Nigeria is a large country with many tribes and ethnic groups settling in various regions. However, the cities in the Middle belt of the country, although marked by history, are often neglected when popular urban areas around the country are being celebrated.
Despite the occasional turbulence in the area, the Niger-Benue Confluence region is no longer the bargain it once was as it offers something unique in exotic landmarks, shopping, food, entertainment, and culture. In fact, some of the most beautiful cities in Nigeria such as Jos are located within this region.
Looking to explore the middle belt of Nigeria? Read on as Jovago.com gives you a head start with a list of the five major cities in region.
Jos is undoubtedly one of the most beautiful cities in the middle zone of Nigeria.

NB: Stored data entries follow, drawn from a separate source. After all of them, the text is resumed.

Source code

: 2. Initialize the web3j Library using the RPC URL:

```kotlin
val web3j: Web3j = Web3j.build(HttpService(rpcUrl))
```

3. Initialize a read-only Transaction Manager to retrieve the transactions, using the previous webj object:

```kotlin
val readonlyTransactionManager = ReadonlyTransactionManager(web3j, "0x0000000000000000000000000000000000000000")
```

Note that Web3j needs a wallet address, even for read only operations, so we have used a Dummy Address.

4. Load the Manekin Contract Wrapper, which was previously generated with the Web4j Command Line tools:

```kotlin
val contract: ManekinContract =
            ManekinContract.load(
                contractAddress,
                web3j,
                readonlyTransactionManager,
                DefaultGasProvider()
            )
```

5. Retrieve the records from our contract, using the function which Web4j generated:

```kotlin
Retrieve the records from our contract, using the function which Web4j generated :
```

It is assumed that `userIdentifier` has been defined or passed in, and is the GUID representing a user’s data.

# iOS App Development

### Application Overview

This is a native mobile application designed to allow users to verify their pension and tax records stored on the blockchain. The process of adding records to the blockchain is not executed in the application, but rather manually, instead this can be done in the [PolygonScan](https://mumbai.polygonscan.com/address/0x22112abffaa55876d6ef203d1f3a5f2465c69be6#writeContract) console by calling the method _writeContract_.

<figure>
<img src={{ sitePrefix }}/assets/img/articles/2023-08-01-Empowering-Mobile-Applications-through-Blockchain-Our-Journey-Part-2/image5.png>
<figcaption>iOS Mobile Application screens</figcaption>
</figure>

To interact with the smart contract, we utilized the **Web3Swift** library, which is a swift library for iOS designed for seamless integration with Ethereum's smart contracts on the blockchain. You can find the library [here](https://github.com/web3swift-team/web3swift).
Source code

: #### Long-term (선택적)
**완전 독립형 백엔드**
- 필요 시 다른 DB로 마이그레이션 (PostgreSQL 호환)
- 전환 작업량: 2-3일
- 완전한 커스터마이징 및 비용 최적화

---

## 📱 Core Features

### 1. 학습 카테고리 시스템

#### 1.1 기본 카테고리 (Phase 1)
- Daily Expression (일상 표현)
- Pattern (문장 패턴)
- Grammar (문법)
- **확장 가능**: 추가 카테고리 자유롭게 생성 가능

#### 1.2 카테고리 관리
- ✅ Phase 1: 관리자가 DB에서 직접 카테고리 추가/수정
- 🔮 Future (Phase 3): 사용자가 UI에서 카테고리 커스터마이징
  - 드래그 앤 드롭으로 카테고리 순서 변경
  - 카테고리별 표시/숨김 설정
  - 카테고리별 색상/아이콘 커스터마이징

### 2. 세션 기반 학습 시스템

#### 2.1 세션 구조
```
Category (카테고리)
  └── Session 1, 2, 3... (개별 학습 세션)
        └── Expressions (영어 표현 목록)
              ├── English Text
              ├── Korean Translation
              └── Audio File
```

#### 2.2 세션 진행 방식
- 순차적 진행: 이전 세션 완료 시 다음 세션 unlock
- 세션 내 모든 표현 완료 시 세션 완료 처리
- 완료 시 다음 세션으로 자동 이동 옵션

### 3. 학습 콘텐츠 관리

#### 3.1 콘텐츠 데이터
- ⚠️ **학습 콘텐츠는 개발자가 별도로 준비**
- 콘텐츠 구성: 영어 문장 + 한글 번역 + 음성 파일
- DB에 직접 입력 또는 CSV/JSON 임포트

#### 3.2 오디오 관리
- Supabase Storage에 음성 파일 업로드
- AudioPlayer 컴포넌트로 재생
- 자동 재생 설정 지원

Nestled in Plateau and very close to the capital city of Abuja, it is picture-perfect and very easy to navigate. With a rich history and culture, an outdoorsy atmosphere and large attractions, there are numerous activities you can try, including hiking and biking.

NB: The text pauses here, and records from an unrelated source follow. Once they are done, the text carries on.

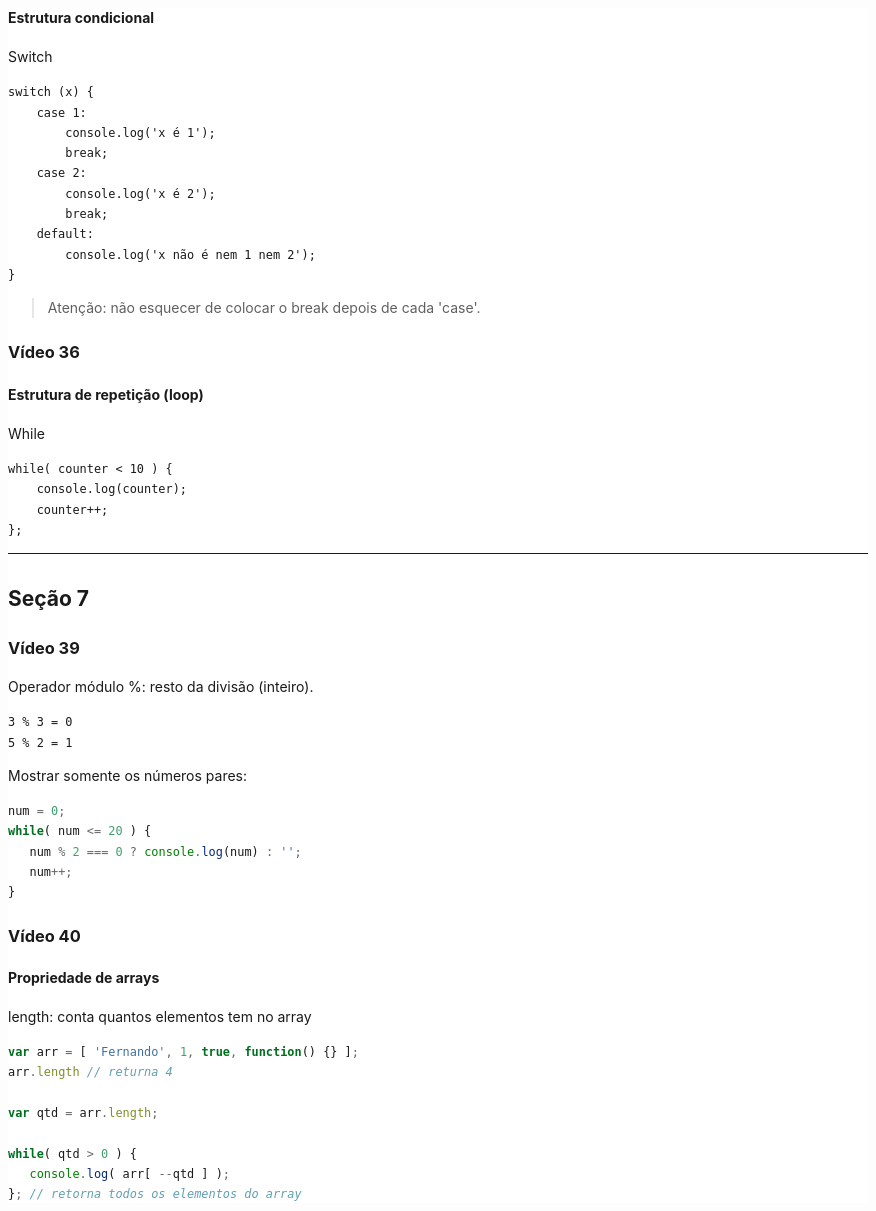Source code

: #### Estrutura condicional

Switch

```
switch (x) {
    case 1:
        console.log('x é 1');
        break;
    case 2:
        console.log('x é 2');
        break;
    default:
        console.log('x não é nem 1 nem 2');
}
```

> Atenção: não esquecer de colocar o break depois de cada 'case'.


### Vídeo 36
#### Estrutura de repetição (loop)
While
```
while( counter < 10 ) {
    console.log(counter);
    counter++;
};
```

---

## Seção 7
### Vídeo 39
Operador módulo %: resto da divisão (inteiro).
```
3 % 3 = 0
5 % 2 = 1
```

Mostrar somente os números pares:
```javascript
num = 0;
while( num <= 20 ) {
   num % 2 === 0 ? console.log(num) : '';
   num++;
}
```

### Vídeo 40
#### Propriedade de arrays

length: conta quantos elementos tem no array
```javascript
var arr = [ 'Fernando', 1, true, function() {} ];
arr.length // returna 4

var qtd = arr.length;

while( qtd > 0 ) {
   console.log( arr[ --qtd ] );
}; // retorna todos os elementos do array
```


[^abc]: o match é feito com qualquer item, menos com os da lista, ou seja a, b, c.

Minna has a long and prominent history. Currently the seat of law and leadership in Niger state, the city is endowed with monuments and memorials that represents both the past and present, attracting both nationals and tourists from around the globe. It also features an heterogeneous blend of religions and traditions which adds to its reputation as a spirited and colorful society.
A major stop on the road for travelers to Abuja and other Northern parts of the country, Lokoja is indeed an appealing city. This city is something of an up-and-coming destination, and you may need to look beyond the city’s average structures – a reminder of this area’s diverse culture and religious history- to see its true beauty. The real draw of Lokoja, however, is its peaceful and almost hedonistic lifestyle of its people.
Often regarded as a south-western town rather than a city in the middle belt, Illorin, the capital of Kwara state, is the 13th largest city in Nigeria by population. Populated by Yoruba, Hausa, Fulani, Nupe, other Nigerians and foreign nationals, the city features a confluence of cultures and thus is a notable tourist destination. Ilorin is popular for pottery and textile, and is also a trading center for agricultural produce as well as the site of a sugar refinery, a match factory, and a plant for processing tobacco.
Located on the banks of Benue River and populated mostly by indigenes of the Tiv, Idoma and Igede ethnic groups, Markurdi is an intriguing place that is fast evolving. To really see the city in full swing, visitors plan their trips to coincide with the lively festivals held within the area, including the new yam festival. The people are friendly and there is abundance of food, meaning you are certain to have a marvelous time.